# Instructions for the task
Please lay out every line of text in the material below as a numbered list, skipping blank lines and leaving out the pictures.

# Supplied material
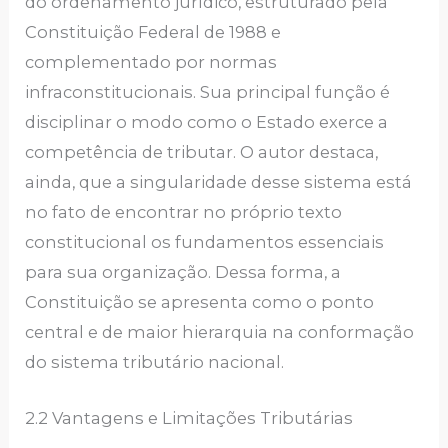
do ordenamento jurídico, estruturado pela
Constituição Federal de 1988 e
complementado por normas
infraconstitucionais. Sua principal função é
disciplinar o modo como o Estado exerce a
competência de tributar. O autor destaca,
ainda, que a singularidade desse sistema está
no fato de encontrar no próprio texto
constitucional os fundamentos essenciais
para sua organização. Dessa forma, a
Constituição se apresenta como o ponto
central e de maior hierarquia na conformação
do sistema tributário nacional.
2.2 Vantagens e Limitações Tributárias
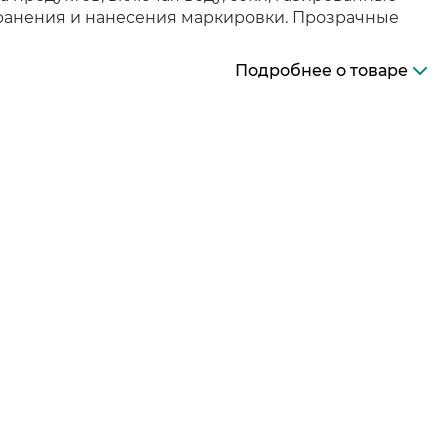
 хранения и нанесения маркировки. Прозрачные
Подробнее о товаре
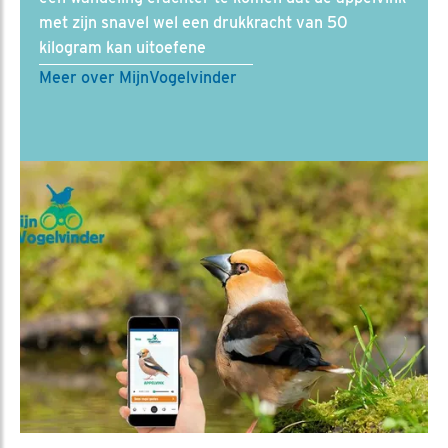
met zijn snavel wel een drukkracht van 50
kilogram kan uitoefene
Meer over MijnVogelvinder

# Output for this task
1. do ordenamento jurídico, estruturado pela
2. Constituição Federal de 1988 e
3. complementado por normas
4. infraconstitucionais. Sua principal função é
5. disciplinar o modo como o Estado exerce a
6. competência de tributar. O autor destaca,
7. ainda, que a singularidade desse sistema está
8. no fato de encontrar no próprio texto
9. constitucional os fundamentos essenciais
10. para sua organização. Dessa forma, a
11. Constituição se apresenta como o ponto
12. central e de maior hierarquia na conformação
13. do sistema tributário nacional.
14. 2.2 Vantagens e Limitações Tributárias
15.  хранения и нанесения маркировки. Прозрачные
16. Подробнее о товаре
17. met zijn snavel wel een drukkracht van 50
18. kilogram kan uitoefene
19. Meer over MijnVogelvinder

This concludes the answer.